MORDAEHOTH – Limburgian Pagan Madness

 
Gruppo: Mordaehoth
Titolo: Limburgian Pagan Madness
Anno: 2014
Provenienza: Paesi Bassi
Etichetta: New Era Productions
Contatti:

non disponibili

 
TRACKLIST

  1. Intro
  2. The Night Side Of The Soul
  3. From The Highest Branches To The Deepest Roots
  4. I Am The Waves And I Am The Storm
  5. Is The Kult Destroyed
  6. Your Journey Has Begun [traccia bonus]
  7. The Dawn Will Never Come [cover Infernum, traccia bonus]
  8. Waar Bergtrollen Voor Eeuwig Slapen [cover Isengard, traccia bonus]
  9. Outro
DURATA: 34:12
 

Mordaehoth è un progetto neerlandese attivo da circa un ventennio e attualmente portato avanti in solitaria da Sigwyrd, peraltro gestore della New Era Productions.
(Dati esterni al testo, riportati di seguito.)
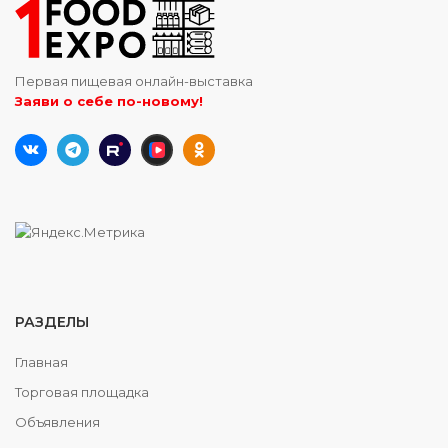
Первая пищевая онлайн-выставка
Заяви о себе по-новому!
РАЗДЕЛЫ
Главная
Торговая площадка
Объявления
La one-man band ha all'attivo due album e una manciata di uscite minori, ma il prodotto oggi discusso è "Limburgian Pagan Madness", una compilation a tiratura limitata che stando alle note scritte nel libretto raccoglie brani da tre differenti uscite.

Pure per un ascoltatore che ignori completamente i trascorsi di Mordaehoth, anche solo osservando il mero aspetto grafico del lavoro sarà semplicissimo definirne il contenuto: Black Metal. Un pezzo come "The Night Side Of The Soul" ci presenta infatti una musica veloce e oscura, formata da riff affilati e gelidi miscelati a un operato tastieristico che mi ha riportato alla mente le prime prove dei Gehenna, in particolare quel piccolo gioiellino di "First Spell"; in aggiunta, la produzione tipicamente Anni Novanta contribuisce alla creazione di atmosfere inglobanti, le quali evocano scenari nebbiosi e fieramente vibranti di una nera e furiosa energia primordiale.
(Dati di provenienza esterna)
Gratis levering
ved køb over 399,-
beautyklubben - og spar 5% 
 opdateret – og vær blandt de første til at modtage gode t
Episodi come "I Am The Waves And I Am The Storm" e "From The Highest Branches To The Deepest Roots" prediligono un approccio più classico e violento, meno atmosferico ma più devoto a una concezione maggiormente rabbiosa, in parte legata a un lignaggio dall'accento Thrash; tale retaggio si palesa definitivamente in "Is The Kult Destroyed", al cui interno possiamo rintracciare il lato più grezzo di certi Immortal, sebbene il tutto sia pur sempre mescolato a una notevole componente melodica ricolma di retrogusti epici.
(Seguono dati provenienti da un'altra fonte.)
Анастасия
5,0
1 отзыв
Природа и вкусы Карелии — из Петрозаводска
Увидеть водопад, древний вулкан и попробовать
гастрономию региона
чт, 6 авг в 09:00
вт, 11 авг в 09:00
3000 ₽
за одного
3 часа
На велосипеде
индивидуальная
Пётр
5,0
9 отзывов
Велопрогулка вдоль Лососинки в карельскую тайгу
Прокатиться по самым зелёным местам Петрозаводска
"Limburgian Pagan Madness" è uscito in tre differenti formati: la versione cd limitata a cinquecento copie contenente tre tracce bonus, quella in vinile prodotta in duecentocinquanta esemplari e dotata di altri tre differenti pezzi aggiuntivi, e la versione in cassetta limitata a sole cento copie che include in scaletta tutte le sei tracce dislocate all'interno degli altri formati. Il sottoscritto ha ricevuto il cd che comprende appunto tre episodi bonus: "Your Journey Has Begun" è una violenta e classicissima manifestazione del più puro e ferale Black Metal, "The Dawn Will Never Come" una discreta cover dei famigerati Infernum, mentre "Waar Bergtrollen Voor Eeuwig Slapen" non è altro che una bella e riuscita riproduzione in chiave metallica di "Bergtrollets Gravferd", pezzo estrapolato dalla produzione giovanile del caro vecchio Fenriz con il nome Isengard.

Insomma, è inutile spendere ulteriori parole su tale disco: "Limburgian Pagan Madness" è un lavoro che non cambierà in alcun modo la vita di nessuno, ma che potrà facilmente ottenere il favore di quegli instancabili che sono quotidianamente alla ricerca del Black Metal più radicato nelle sue originarie forme e attitudini.